His legacy will form around three words — “whatever it takes” — but as President Mario Draghi prepares to leave the helm of the European Central Bank (ECB), questions are emerging about the success of the policy tools he helped to implement. “Ironically, the end of Draghi’s presidency coincides with a time of growing skepticism about the effectiveness of monetary policy and growing calls for a more active role for fiscal policy,” Silvia Dall’Angelo, senior economist at Hermes Investments, told CNBC via email.
Draghi is ending his eight-year term at the ECB at the end of the month. However, his decisions of late have triggered a rare division within the central bank. The ECB has struggled to achieve its main task — ensuring an inflation level of “close but below 2% over the medium-term” in the wake of the sovereign debt crisis of 2011. At the same time, the increased economic challenges, such as the trade war, Brexit and weaker manufacturing data, have heaped further pressure on the central bank to act. This culminated in a fresh round of stimulus measures in September, which included a new round of government bond purchases.

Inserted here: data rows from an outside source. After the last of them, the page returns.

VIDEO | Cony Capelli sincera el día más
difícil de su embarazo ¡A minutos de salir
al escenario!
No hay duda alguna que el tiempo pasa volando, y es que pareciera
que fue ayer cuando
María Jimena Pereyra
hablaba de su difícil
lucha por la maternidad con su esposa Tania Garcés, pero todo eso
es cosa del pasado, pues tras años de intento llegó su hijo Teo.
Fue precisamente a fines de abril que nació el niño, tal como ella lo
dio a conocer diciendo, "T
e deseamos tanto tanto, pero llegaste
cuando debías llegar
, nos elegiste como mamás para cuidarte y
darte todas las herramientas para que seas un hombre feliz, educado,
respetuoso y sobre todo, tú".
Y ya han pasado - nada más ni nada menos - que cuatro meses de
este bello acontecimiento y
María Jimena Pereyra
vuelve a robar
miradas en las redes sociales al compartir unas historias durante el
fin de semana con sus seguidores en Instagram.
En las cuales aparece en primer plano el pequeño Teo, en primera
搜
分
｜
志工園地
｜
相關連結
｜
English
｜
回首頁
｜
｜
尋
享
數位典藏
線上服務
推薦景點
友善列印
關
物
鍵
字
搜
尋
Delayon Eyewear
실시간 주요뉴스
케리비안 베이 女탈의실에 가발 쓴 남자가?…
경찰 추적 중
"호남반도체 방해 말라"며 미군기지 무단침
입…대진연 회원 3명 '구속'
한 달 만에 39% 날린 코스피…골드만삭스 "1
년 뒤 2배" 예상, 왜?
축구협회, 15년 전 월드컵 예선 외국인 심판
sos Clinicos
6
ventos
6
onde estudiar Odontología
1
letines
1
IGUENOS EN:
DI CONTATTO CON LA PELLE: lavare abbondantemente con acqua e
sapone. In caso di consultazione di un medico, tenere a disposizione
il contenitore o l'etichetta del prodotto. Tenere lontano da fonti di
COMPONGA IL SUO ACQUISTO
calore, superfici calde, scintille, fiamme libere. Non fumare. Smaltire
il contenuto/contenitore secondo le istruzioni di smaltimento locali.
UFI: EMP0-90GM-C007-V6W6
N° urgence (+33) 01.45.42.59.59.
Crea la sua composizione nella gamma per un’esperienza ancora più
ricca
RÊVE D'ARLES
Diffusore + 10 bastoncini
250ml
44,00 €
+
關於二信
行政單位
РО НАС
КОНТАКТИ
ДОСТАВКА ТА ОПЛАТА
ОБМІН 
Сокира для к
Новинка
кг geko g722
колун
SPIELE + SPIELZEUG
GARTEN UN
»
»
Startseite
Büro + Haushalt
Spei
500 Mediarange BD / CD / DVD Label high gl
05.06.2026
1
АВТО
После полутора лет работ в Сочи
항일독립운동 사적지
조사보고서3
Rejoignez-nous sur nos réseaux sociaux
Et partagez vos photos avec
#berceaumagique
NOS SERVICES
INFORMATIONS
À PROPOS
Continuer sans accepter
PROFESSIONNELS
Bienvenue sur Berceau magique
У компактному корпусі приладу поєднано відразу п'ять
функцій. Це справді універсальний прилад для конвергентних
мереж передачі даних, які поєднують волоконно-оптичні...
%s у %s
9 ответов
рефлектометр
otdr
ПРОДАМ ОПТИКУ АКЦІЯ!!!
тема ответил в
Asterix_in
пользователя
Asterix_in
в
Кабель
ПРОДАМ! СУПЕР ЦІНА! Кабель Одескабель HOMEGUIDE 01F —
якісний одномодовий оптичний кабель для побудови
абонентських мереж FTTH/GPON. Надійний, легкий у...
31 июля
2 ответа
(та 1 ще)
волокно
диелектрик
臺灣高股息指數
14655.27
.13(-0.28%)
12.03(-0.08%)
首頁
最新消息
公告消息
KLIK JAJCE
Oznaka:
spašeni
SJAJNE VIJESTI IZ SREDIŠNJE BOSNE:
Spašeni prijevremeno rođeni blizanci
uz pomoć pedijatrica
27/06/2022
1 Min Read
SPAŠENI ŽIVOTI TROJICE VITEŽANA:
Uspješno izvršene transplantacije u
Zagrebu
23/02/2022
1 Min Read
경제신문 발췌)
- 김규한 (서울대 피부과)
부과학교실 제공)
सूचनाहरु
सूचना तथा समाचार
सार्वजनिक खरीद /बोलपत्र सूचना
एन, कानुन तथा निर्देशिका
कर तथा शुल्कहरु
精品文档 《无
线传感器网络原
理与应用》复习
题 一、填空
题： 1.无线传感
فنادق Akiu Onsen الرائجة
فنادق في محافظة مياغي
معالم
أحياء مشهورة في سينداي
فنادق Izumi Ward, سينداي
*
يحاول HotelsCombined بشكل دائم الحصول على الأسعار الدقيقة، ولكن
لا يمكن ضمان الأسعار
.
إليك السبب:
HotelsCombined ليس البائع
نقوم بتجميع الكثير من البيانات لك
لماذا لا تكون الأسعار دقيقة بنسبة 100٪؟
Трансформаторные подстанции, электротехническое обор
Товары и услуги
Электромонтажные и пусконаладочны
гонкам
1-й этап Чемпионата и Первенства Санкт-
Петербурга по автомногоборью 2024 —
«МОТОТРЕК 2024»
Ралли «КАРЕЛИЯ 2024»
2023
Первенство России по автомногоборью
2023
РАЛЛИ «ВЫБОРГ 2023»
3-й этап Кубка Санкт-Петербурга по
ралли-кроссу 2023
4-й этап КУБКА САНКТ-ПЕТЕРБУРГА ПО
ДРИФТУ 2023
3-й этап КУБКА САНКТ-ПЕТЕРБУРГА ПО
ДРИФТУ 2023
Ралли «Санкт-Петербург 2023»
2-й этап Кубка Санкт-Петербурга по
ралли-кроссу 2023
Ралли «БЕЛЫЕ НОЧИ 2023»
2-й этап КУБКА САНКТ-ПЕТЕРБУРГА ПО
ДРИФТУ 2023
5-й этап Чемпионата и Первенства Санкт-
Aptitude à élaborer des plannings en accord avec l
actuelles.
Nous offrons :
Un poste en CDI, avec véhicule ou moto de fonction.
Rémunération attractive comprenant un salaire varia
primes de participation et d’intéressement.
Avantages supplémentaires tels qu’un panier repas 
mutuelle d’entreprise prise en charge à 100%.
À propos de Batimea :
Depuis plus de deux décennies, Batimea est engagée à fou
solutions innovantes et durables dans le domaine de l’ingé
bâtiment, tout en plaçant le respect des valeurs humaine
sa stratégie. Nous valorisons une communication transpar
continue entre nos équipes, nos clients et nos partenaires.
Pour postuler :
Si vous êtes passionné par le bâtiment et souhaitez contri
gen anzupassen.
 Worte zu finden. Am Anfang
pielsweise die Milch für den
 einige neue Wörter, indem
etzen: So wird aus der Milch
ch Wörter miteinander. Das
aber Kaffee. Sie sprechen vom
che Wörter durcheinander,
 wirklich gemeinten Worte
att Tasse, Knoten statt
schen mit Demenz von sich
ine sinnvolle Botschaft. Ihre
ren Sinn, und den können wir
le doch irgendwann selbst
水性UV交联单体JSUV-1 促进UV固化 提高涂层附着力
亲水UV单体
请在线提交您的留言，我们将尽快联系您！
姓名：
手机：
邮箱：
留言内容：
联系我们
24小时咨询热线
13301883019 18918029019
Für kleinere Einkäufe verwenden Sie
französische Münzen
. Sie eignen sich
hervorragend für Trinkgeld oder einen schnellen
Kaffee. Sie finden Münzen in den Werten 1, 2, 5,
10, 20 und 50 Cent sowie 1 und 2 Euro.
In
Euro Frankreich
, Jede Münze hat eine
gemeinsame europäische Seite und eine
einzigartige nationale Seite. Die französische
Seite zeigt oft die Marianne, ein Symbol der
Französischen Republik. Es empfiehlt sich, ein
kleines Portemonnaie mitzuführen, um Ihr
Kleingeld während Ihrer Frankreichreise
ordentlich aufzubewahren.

This brought “serious divisions within the ECB,” Florian Hense, euro zone economist at Berenberg bank, said in a note regarding the stimulus package. “For ECB policy to be effective, Christine Lagarde will have to calm the debate and bridge the gaps when she starts her new job as ECB president in November,” Hense said about Draghi’s successor. Members of the central bank have expressed worries about the effectiveness of the policy measures as well as their scale. This has also been a concern among some economists, who question the benefits of ultra-loose monetary policy.